While the image used by British Cosmo had been printed in Australia (by Pol magazine), Cleo was the first Australian magazine to produce its own “handsome male gatefold for everyone to admire”.

centrefoldthefirst

Thompson is quoted in the issue on why he chose to do the shoot. “I said ‘yes’ because I saw no reason to say no,” he told the magazine. “It’s like asking me to do a picture with a cat on my head. It’s unusual — but so what.”
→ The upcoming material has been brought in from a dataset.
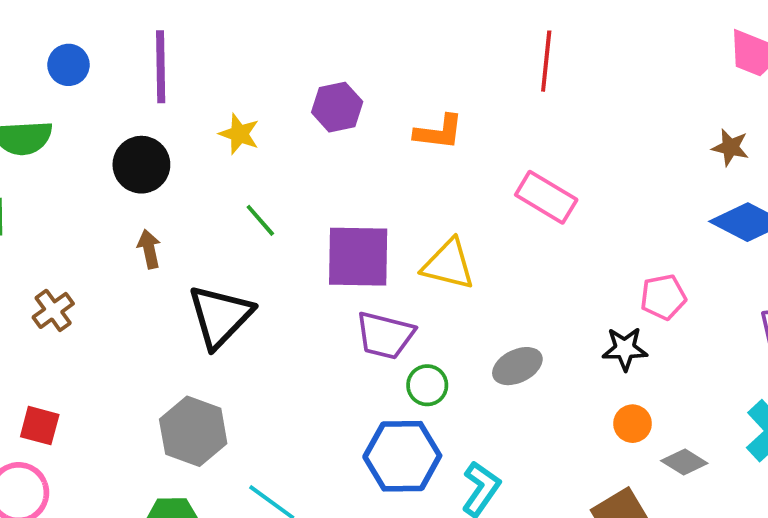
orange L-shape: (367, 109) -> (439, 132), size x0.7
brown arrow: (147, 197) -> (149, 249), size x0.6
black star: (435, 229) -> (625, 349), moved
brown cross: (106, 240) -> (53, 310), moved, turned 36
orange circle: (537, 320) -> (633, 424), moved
Thompson’s devil-may-care response notwithstanding, the spread was risky. Cleo’s later centrefolds would feature more naturalistic scenery, but for the first issue, Thompson was pictured in the pose of Titian’s Venus of Urbino, with his hand covering his penis — the high art homage perhaps helped counter accusations of pornography. The accompanying feature stated:

“One of the lovely side effects of this age of permissiveness is that women are learning to admit their sexuality just as frankly as men have been doing ever since they first clubbed us and dragged us unconscious to their caves. The old double standard applies to nudity as well as sexual mores … Perhaps the day will come when the walls of typing pools, the kitchens and laundries of the world will be decorated with glossy, living colour pictures of nubile naked males.”

In Queensland, the Literature Board of Review wasn’t prepared to allow the magazine in. In her autobiography, Buttrose writes:

“Without even seeing our proposed centrefold, the Board decided it sounded a bit risque and doubted Jack’s hand was up to the job. To keep them happy we put a slightly larger, elegant gold square over Jack’s hand — there was no chance that anybody could possibly glimpse what was underneath.
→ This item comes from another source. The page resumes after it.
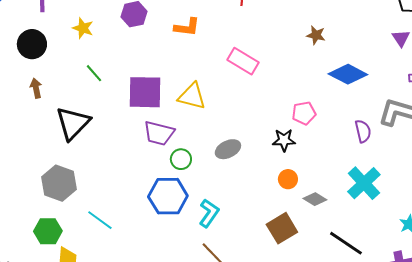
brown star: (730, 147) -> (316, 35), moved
“Fortunately, the women of Queensland didn’t feel deprived — Cleo sold out there too.”

Cleo, Buttrose wrote, “wrote about sex as though we had discovered it”. For example, here’s an article about sexy house-keeping from the first issue (click for a larger version) …

sexyhomesmall

“The world is full of foolish women who spend their lives cleaning up some house or other. They cherish the fond belief that their man … loves them because they run a taut ship … This spartan crowd holds to the notion that anything done often enough will become easier and less unpleasant. The fact they never have time to put on make-up or talk or chill the wine or read a book doesn’t occur to them”.

The piece offers numerous tips on how to achieve the appearance of order with minimal effort. Crikey’s favourite tip: “If you have a baby and floors that need dusting or polishing, tie clothes to his knees and let him go.”

Another piece explored the reality of men and women living together before marriage, interviewing five couples who did so. While the men and women had largely positive things to say about the experience, most still harboured some measure of unease about going public. As Cleo’s journalist noted at the end:”All five couples still have some hang-up about not being married. None of them would let us use their real names, for fear of reaction from parents or employers. And only one couple would consider being photographed. So maybe doing your own thing is still a little underdone.”

Observational features were a key part of Cleo’s early issues. For one feature in the first issue Cleo sat five men down with a tape recorder and asked them what made them afraid — the magazine printed the transcript of their discussion.

While for the most part today’s standards are more liberal than those at the time Cleo was launched, it’s hard to see some articles being published today. For example: “Men are proper bastards” explored why, well, men are so awful. Numerous high-achieving women were interviewed about how the men in their lives were selfish, lecherous, spoilt and jealous, but the piece stopped well short of the radical solutions some feminists were advocating at the time.

“We all seem to agree that men ARE bastards in one way or another. But the fact remains that we’re stuck with them, and if we can’t change them (which seems impossible anyway) we’ll just have to grin and bear it. Good luck!”